11 Şubat 2009 Çarşamba

Tanrıdaşlık.

Peygamberler sayıca çoktur, Tanrı tektir, eşi yoktur

İnsanoğlu, tarihi boyunca kendi türdeşleri ile savaşmış, kavgaya tutuşmuşsa da, ama yine de diğerleriyle bir bağ, benzerlik, özdeşlik aramıştır. Bu vesileyle de kardeşlik (karındaşlık), adaşlık, soydaşlık, yoldaşlık, yurttaşlık, meslektaşlık gibi benzeri kavramlarla kendisinin Başkası ile birlikte aynı nesneye ilişkin olduğuna inanmıştır. Bu kavramlar çeşitli toplulukların çimentosu niteliğinde değer ifade etmişlerdir.

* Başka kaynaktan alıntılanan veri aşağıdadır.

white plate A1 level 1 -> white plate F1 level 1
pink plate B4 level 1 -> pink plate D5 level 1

Oysa, Tanrının yarattığı ilk iki insan aynı anneden doğmadıkları için ne kardeştiler, henüz yurt ve soy söz konusu olmadığı için ne soydaş ne de yurttaştılar, adları farklı olduğundan adaş bile değildiler. İnsan olmaları nedeniyle türdeştiler, fakat yaratılış itibariyle aynı Tanrı tarafından yaratıldıkları için sadece kendi türlerini kapsayan türdeşlikten öte tüm yaratılmışlar evrenini kapsayan bir anlatımla dersek Tanrıdaştılar. Başka sözle aynı Tanrıya ilişkindiler.

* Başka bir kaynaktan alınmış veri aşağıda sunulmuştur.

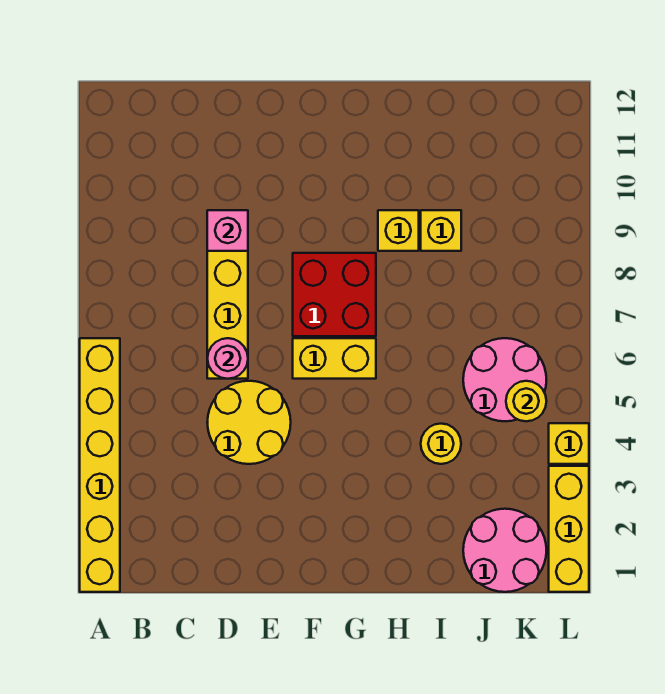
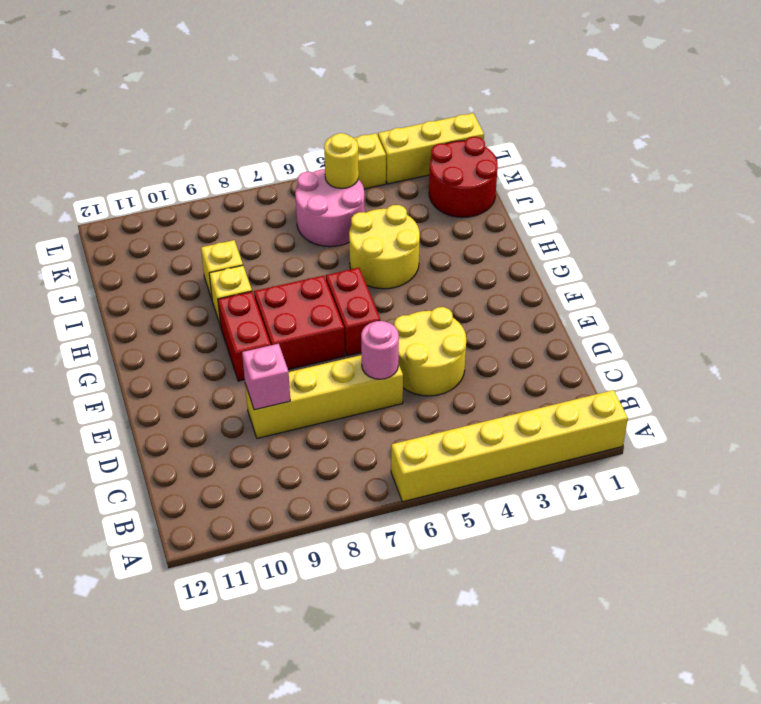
yellow brick F6:G6 level 1 -> red brick F6:G6 level 1
none -> red brick F9:G9 level 1
yellow round brick I4 level 1 -> yellow round brick H4:I5 level 1
pink round brick J1:K2 level 1 -> red round brick J1:K2 level 1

İnsan türünün gelişim ve evrim süreci boyunca oluşturulan en büyük topluluklar dini topluluklardır. Her dinin mensubu kendi dindaşları ile bir bağ kurmakta zorlanmaz. Örneğin, bir Musevî bir diğer Musevîye “dindaşım” diye hitap edebilir. Fakat aynı hitabı bir Buddhiste veya Hristiyana edemez. Ve yahut “Müslüman Müslümanın, Zerdüştî Zerdüştînin kardeşidir” diyebileceğimiz halde “Müslüman Hristiyanın, Buddhist Zerdüştînin, Krişnacı Musevînin vs. kardeşidir” diyemeyiz. Peki, ne diyebiliriz? Eğer adları burada geçen ve geçmeyen bütün dinleri ve o dinlerin mensuplarını ve hatta bu dinlerden herhangi birine bağlanmaksızın tek olan ve eşi bulunmayan Tanrıya inanan ve yahut bütün dinleri kucaklayabilen bireyleri tek ve eşsiz Tanrı yaratmışsa, o zaman onların hepsi Tanrıdaş olmuyorlar mı? Onlar birbirine “tanrıdaşım” diye hitap edemezler mi? Öyleyse, Buddhist Hristiyanın, Musevî Müslümanın, Krişnacı ise Zerdüştînin tanrıdaşıdır dersek haksız olur muyuz?
Dahası, aynı Tanrıya ilişkin olduğumuzdan dolayı melekler, hayvanlar, bitkiler, hatta yıldızlar ve gezeğenler bile kendi aralarında ve insanlarla ilişkilerinde tanrıdaş olarak görülürse çok da yanlış olmaz. “Yeryüzü benim soydaşımdır veya kardeşimdir” denemez, ama pek âlâ “Yeryüzü benim tanrıdaşımdır” denebilir.
Bütün insanları ve tüm evreni aşkın Bir Tanrı birleştirir, öyleyse hepimiz evrensel olarak Tanrıdaşız.